[Start of Attachment]
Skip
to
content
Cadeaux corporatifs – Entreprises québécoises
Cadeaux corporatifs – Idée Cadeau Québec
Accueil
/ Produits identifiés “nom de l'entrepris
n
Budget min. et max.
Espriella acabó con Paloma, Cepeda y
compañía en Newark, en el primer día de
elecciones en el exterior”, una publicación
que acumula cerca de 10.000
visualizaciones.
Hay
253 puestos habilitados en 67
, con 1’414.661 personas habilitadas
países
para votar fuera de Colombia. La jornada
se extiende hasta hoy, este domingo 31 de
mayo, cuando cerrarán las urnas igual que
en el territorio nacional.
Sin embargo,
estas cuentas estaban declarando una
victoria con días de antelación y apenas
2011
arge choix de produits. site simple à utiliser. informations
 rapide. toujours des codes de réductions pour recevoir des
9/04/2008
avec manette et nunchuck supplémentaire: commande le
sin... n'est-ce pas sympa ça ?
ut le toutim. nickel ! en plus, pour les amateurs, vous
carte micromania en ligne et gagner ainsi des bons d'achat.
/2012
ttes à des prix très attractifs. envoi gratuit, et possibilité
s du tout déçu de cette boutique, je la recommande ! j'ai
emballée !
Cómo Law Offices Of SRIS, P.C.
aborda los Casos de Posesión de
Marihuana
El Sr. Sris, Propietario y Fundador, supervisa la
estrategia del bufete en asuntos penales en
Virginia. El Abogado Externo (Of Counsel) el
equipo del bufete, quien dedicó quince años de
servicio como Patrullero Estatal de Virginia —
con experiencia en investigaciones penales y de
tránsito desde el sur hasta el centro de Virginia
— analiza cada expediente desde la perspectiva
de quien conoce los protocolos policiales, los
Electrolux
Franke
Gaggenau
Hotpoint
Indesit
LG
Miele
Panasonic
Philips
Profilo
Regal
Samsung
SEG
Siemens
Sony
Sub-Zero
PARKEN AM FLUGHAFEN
[End of Attachment]
■ Aim of the task
Return a word-for-word copy of the lines above from the one holding "Cadeaux corporatifs – Idée Cadeau Québec" through the one holding "victoria con días de antelación y apenas", with both of them included and nothing besides.

■ Solution to the exercise
Cadeaux corporatifs – Idée Cadeau Québec
Accueil
/ Produits identifiés “nom de l'entrepris
n
Budget min. et max.
Espriella acabó con Paloma, Cepeda y
compañía en Newark, en el primer día de
elecciones en el exterior”, una publicación
que acumula cerca de 10.000
visualizaciones.
Hay
253 puestos habilitados en 67
, con 1’414.661 personas habilitadas
países
para votar fuera de Colombia. La jornada
se extiende hasta hoy, este domingo 31 de
mayo, cuando cerrarán las urnas igual que
en el territorio nacional.
Sin embargo,
estas cuentas estaban declarando una
victoria con días de antelación y apenas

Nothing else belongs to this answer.